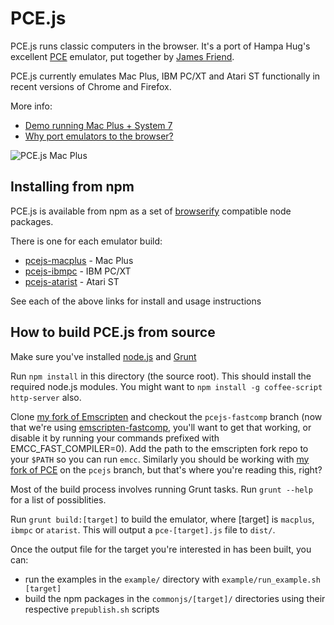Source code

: # PCE.js

PCE.js runs classic computers in the browser. It's a port of Hampa Hug's excellent [PCE](http://www.hampa.ch/pce/) emulator, put together by [James Friend](http://jamesfriend.com.au/).

PCE.js currently emulates Mac Plus, IBM PC/XT and Atari ST functionally in recent versions of Chrome and Firefox.

More info: 

- [Demo running Mac Plus + System 7](http://jamesfriend.com.au/pce-js/) 
- [Why port emulators to the browser?](http://jamesfriend.com.au/why-port-emulators-browser)

![PCE.js Mac Plus](http://jamesfriend.com.au/sites/default/files/pcejs.png)

## Installing from npm

PCE.js is available from npm as a set of [browserify](http://github.com/substack/node-browserify) compatible node packages.

There is one for each emulator build:
- [pcejs-macplus](npmjs.org/package/pcejs-macplus) - Mac Plus
- [pcejs-ibmpc](npmjs.org/package/pcejs-ibmpc) - IBM PC/XT
- [pcejs-atarist](npmjs.org/package/pcejs-atarist) - Atari ST

See each of the above links for install and usage instructions

## How to build PCE.js from source

Make sure you've installed [node.js](http://nodejs.org/download/) and [Grunt](http://gruntjs.com/getting-started)

Run `npm install` in this directory (the source root). This should install the 
required node.js modules. You might want to `npm install -g coffee-script http-server` also.

Clone [my fork of Emscripten](https://github.com/jsdf/emscripten) and checkout 
the `pcejs-fastcomp` branch (now that we're using [emscripten-fastcomp](https://github.com/kripken/emscripten/wiki/LLVM-Backend), you'll want to get that working, or disable it by running your commands prefixed with EMCC_FAST_COMPILER=0). Add the path to the emscripten fork repo to your `$PATH` so you can run `emcc`. Similarly you 
should be working with [my fork of PCE](https://github.com/jsdf/pce) on the 
`pcejs` branch, but that's where you're reading this, right?

Most of the build process involves running Grunt tasks. Run `grunt --help` for a 
list of possiblities.

Run `grunt build:[target]` to build the emulator, where [target] is `macplus`, 
`ibmpc` or `atarist`. This will output a `pce-[target].js` file to `dist/`.

Once the output file for the target you're interested in has been built, you can:
- run the examples in the `example/` directory with `example/run_example.sh [target]`
- build the npm packages in the `commonjs/[target]/` directories using their respective `prepublish.sh` scripts





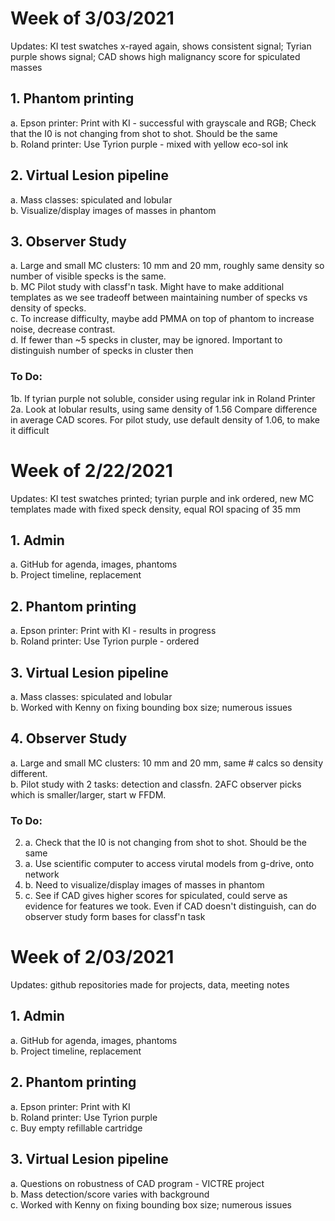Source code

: # Week of 3/03/2021
Updates: KI test swatches x-rayed again, shows consistent signal; Tyrian purple shows signal; CAD shows high malignancy score for spiculated masses

## 1. Phantom printing
a.	Epson printer: Print with KI - successful with grayscale and RGB; Check that the I0 is not changing from shot to shot. Should be the same<br>
b.	Roland printer: Use Tyrion purple - mixed with yellow eco-sol ink

## 2. Virtual Lesion pipeline
a.	Mass classes: spiculated and lobular <br>
b.	Visualize/display images of masses in phantom <br>

## 3. Observer Study
a.  Large and small MC clusters: 10 mm and 20 mm, roughly same density so number of visible specks is the same. <br>
b.  MC Pilot study with classf'n task. Might have to make additional templates as we see tradeoff between maintaining number of specks vs density of specks. <br>
c.  To increase difficulty, maybe add PMMA on top of phantom to increase noise, decrease contrast. <br>
d.  If fewer than ~5 specks in cluster, may be ignored. Important to distinguish number of specks in cluster then <br>

### To Do:
1b. If tyrian purple not soluble, consider using regular ink in Roland Printer <br>
2a. Look at lobular results, using same density of 1.56 Compare difference in average CAD scores. For pilot study, use default density of 1.06, to make it difficult <br>


# Week of 2/22/2021
Updates: KI test swatches printed; tyrian purple and ink ordered, new MC templates made with fixed speck density, equal ROI spacing of 35 mm

## 1. Admin
a.	GitHub for agenda, images, phantoms <br>
b.	Project timeline, replacement <br>

## 2. Phantom printing
a.	Epson printer: Print with KI - results in progress <br>
b.	Roland printer: Use Tyrion purple - ordered <br>

## 3. Virtual Lesion pipeline
a.	Mass classes: spiculated and lobular <br>
b.	Worked with Kenny on fixing bounding box size; numerous issues <br>

## 4. Observer Study
a.  Large and small MC clusters: 10 mm and 20 mm, same # calcs so density different. <br>
b.  Pilot study with 2 tasks: detection and classfn. 2AFC observer picks which is smaller/larger, start w FFDM. <br>

### To Do:
2. a. Check that the I0 is not changing from shot to shot. Should be the same <br>
3. a. Use scientific computer to access virutal models from g-drive, onto network <br>
3. b. Need to visualize/display images of masses in phantom <br>
3. c. See if CAD gives higher scores for spiculated, could serve as evidence for features we took. Even if CAD doesn't distinguish, can do observer study form bases for classf'n task <br>


# Week of 2/03/2021
Updates: github repositories made for projects, data, meeting notes

## 1.	Admin
  a.	GitHub for agenda, images, phantoms <br>
  b.	Project timeline, replacement <br>

## 2.	Phantom printing
  a.	Epson printer: Print with KI <br>
  b.	Roland printer: Use Tyrion purple <br>
  c.	Buy empty refillable cartridge <br>

## 3.	Virtual Lesion pipeline
  a.	Questions on robustness of CAD program - VICTRE project <br>
  b.	Mass detection/score varies with background <br>
  c.	Worked with Kenny on fixing bounding box size; numerous issues <br>
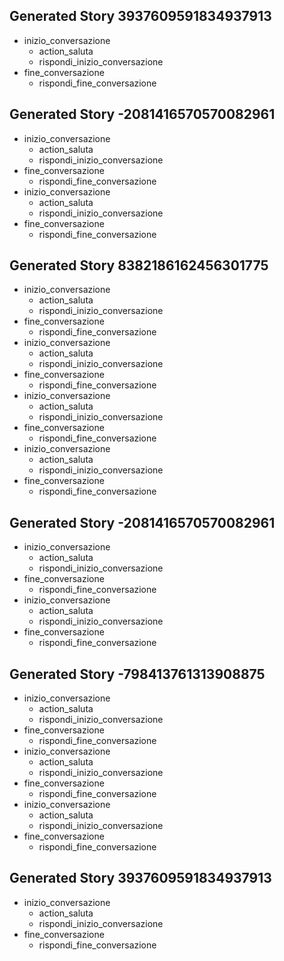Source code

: ## Generated Story 3937609591834937913
* inizio_conversazione
    - action_saluta
    - rispondi_inizio_conversazione
* fine_conversazione
    - rispondi_fine_conversazione

## Generated Story -2081416570570082961
* inizio_conversazione
    - action_saluta
    - rispondi_inizio_conversazione
* fine_conversazione
    - rispondi_fine_conversazione
* inizio_conversazione
    - action_saluta
    - rispondi_inizio_conversazione
* fine_conversazione
    - rispondi_fine_conversazione

## Generated Story 8382186162456301775
* inizio_conversazione
    - action_saluta
    - rispondi_inizio_conversazione
* fine_conversazione
    - rispondi_fine_conversazione
* inizio_conversazione
    - action_saluta
    - rispondi_inizio_conversazione
* fine_conversazione
    - rispondi_fine_conversazione
* inizio_conversazione
    - action_saluta
    - rispondi_inizio_conversazione
* fine_conversazione
    - rispondi_fine_conversazione
* inizio_conversazione
    - action_saluta
    - rispondi_inizio_conversazione
* fine_conversazione
    - rispondi_fine_conversazione

## Generated Story -2081416570570082961
* inizio_conversazione
    - action_saluta
    - rispondi_inizio_conversazione
* fine_conversazione
    - rispondi_fine_conversazione
* inizio_conversazione
    - action_saluta
    - rispondi_inizio_conversazione
* fine_conversazione
    - rispondi_fine_conversazione

## Generated Story -798413761313908875
* inizio_conversazione
    - action_saluta
    - rispondi_inizio_conversazione
* fine_conversazione
    - rispondi_fine_conversazione
* inizio_conversazione
    - action_saluta
    - rispondi_inizio_conversazione
* fine_conversazione
    - rispondi_fine_conversazione
* inizio_conversazione
    - action_saluta
    - rispondi_inizio_conversazione
* fine_conversazione
    - rispondi_fine_conversazione

## Generated Story 3937609591834937913
* inizio_conversazione
    - action_saluta
    - rispondi_inizio_conversazione
* fine_conversazione
    - rispondi_fine_conversazione

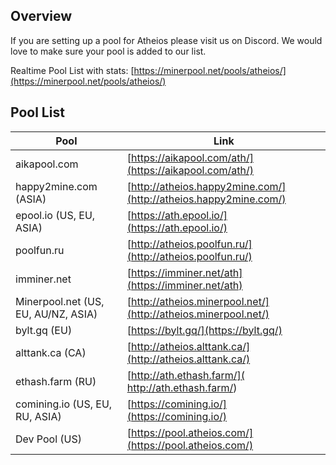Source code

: ## Overview
If you are setting up a pool for Atheios please visit us on Discord. We would love to make sure your pool is added to our list.

Realtime Pool List with stats: [https://minerpool.net/pools/atheios/](https://minerpool.net/pools/atheios/)

## Pool List
| Pool | Link |
|------|------|
| aikapool.com | [https://aikapool.com/ath/](https://aikapool.com/ath/)
| happy2mine.com (ASIA) | [http://atheios.happy2mine.com/](http://atheios.happy2mine.com/) |
| epool.io (US, EU, ASIA) | [https://ath.epool.io/](https://ath.epool.io/) |
| poolfun.ru | [http://atheios.poolfun.ru/](http://atheios.poolfun.ru/) |
| imminer.net | [https://imminer.net/ath](https://imminer.net/ath) |
| Minerpool.net (US, EU, AU/NZ, ASIA) | [http://atheios.minerpool.net/](http://atheios.minerpool.net/) |
| bylt.gq (EU) | [https://bylt.gq/](https://bylt.gq/) |
| alttank.ca (CA) | [http://atheios.alttank.ca/](http://atheios.alttank.ca/) |
| ethash.farm (RU) | [http://ath.ethash.farm/]( http://ath.ethash.farm/) |
| comining.io (US, EU, RU, ASIA) | [https://comining.io/](https://comining.io/) |
| Dev Pool (US) | [https://pool.atheios.com/](https://pool.atheios.com/) |
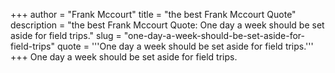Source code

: +++
author = "Frank Mccourt"
title = "the best Frank Mccourt Quote"
description = "the best Frank Mccourt Quote: One day a week should be set aside for field trips."
slug = "one-day-a-week-should-be-set-aside-for-field-trips"
quote = '''One day a week should be set aside for field trips.'''
+++
One day a week should be set aside for field trips.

====================

• TASK TO COMPLETE
Leaving pictures out, output the lines of the data above from the one with "- build the" through the one with "cluster then <br>", word for word.

• COMPLETED TASK
- build the npm packages in the `commonjs/[target]/` directories using their respective `prepublish.sh` scripts





Source code

: # Week of 3/03/2021
Updates: KI test swatches x-rayed again, shows consistent signal; Tyrian purple shows signal; CAD shows high malignancy score for spiculated masses

## 1. Phantom printing
a.	Epson printer: Print with KI - successful with grayscale and RGB; Check that the I0 is not changing from shot to shot. Should be the same<br>
b.	Roland printer: Use Tyrion purple - mixed with yellow eco-sol ink

## 2. Virtual Lesion pipeline
a.	Mass classes: spiculated and lobular <br>
b.	Visualize/display images of masses in phantom <br>

## 3. Observer Study
a.  Large and small MC clusters: 10 mm and 20 mm, roughly same density so number of visible specks is the same. <br>
b.  MC Pilot study with classf'n task. Might have to make additional templates as we see tradeoff between maintaining number of specks vs density of specks. <br>
c.  To increase difficulty, maybe add PMMA on top of phantom to increase noise, decrease contrast. <br>
d.  If fewer than ~5 specks in cluster, may be ignored. Important to distinguish number of specks in cluster then <br>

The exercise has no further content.